* [YOUR ASSIGNMENT]: In the items below, report every line that contains the string "Time". Treat uppercase and lowercase as different.

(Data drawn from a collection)
|---|

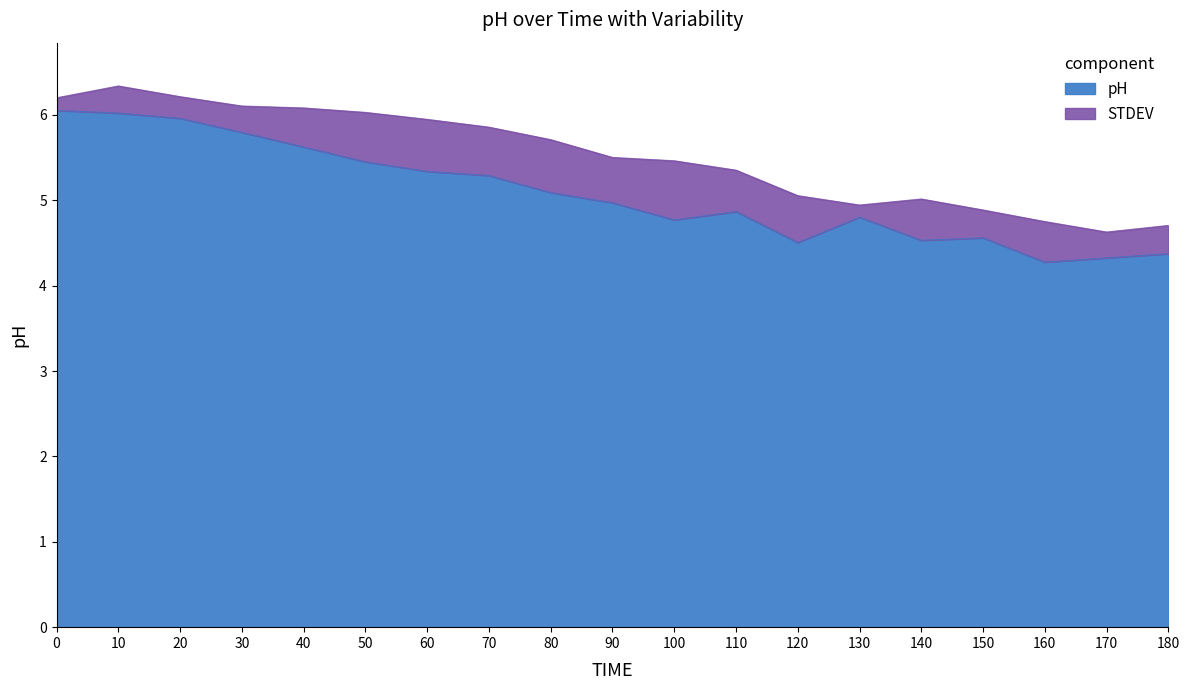

Does the chart display data point markers on the line(s)?

No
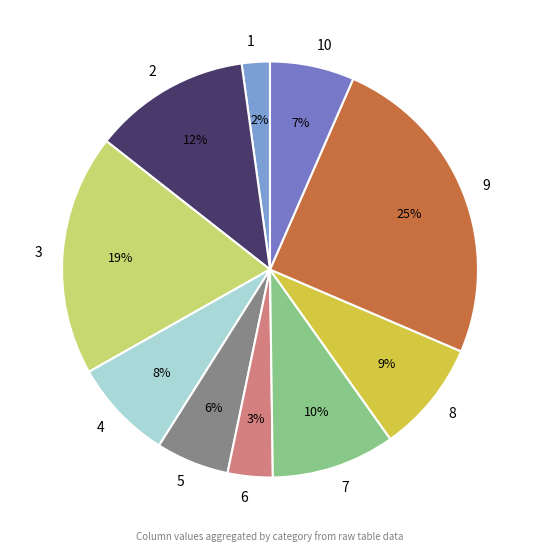

What percentage is the 7 slice, to the nearest percent?

10%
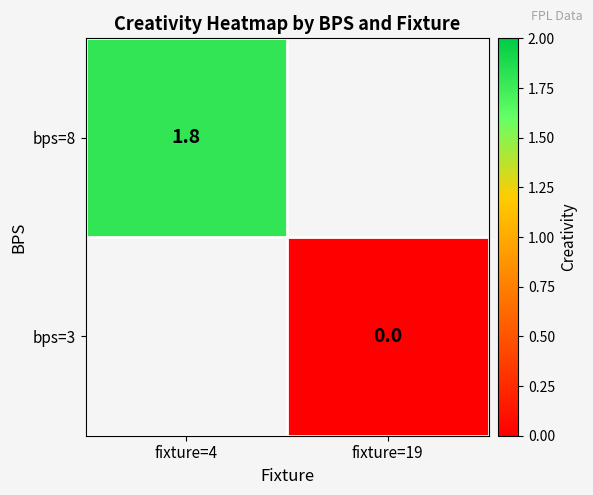

Is the value of bps=3 at fixture=19 greater than the value of bps=8 at fixture=4?

No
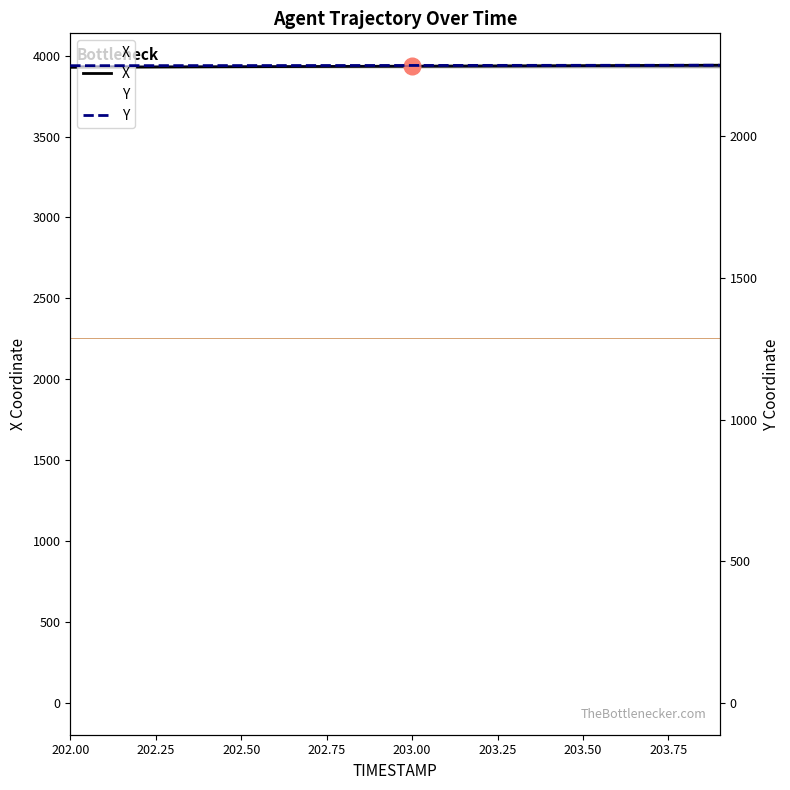

True or false: Y has more than 0 points higher than both neighbors.

False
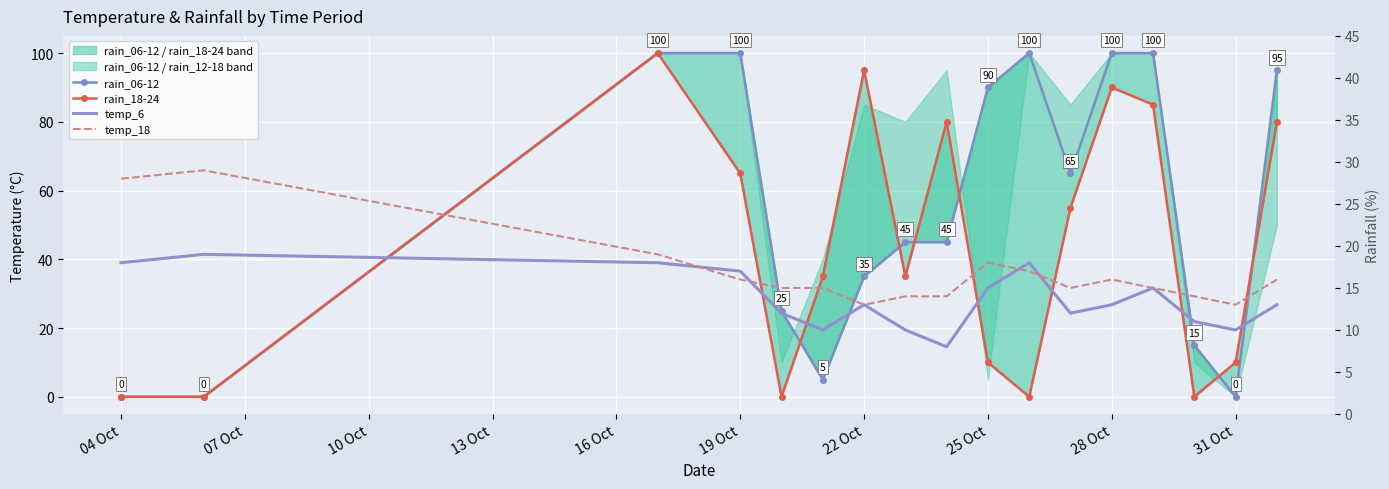

Between 19 Oct and 31 Oct, which series saw the biggest shift?

rain_06-12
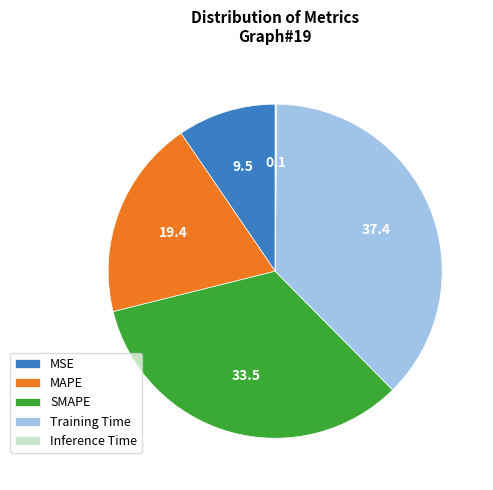

Which has a higher value, MAPE or Training Time?

Training Time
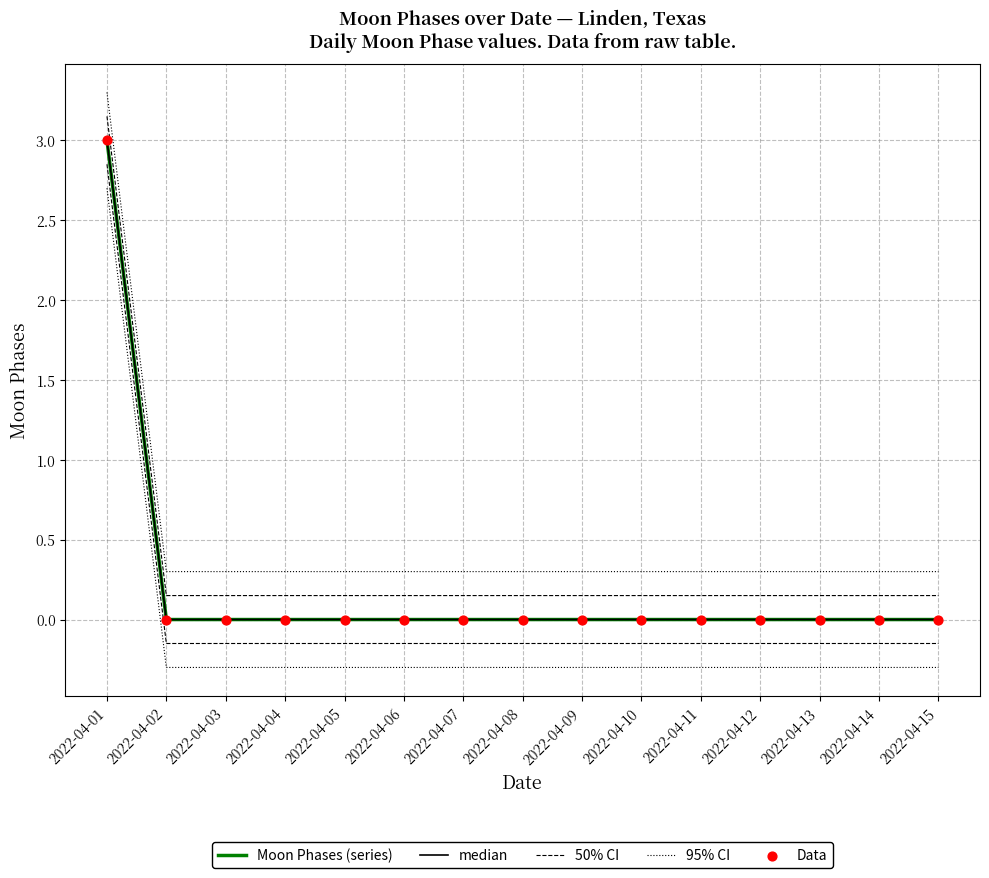

Which series reaches the minimum Y coordinate?

Moon Phases (series)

|---|

* [EXERCISE OUTPUT]:
Which has a higher value, MAPE or Training Time?
Training Time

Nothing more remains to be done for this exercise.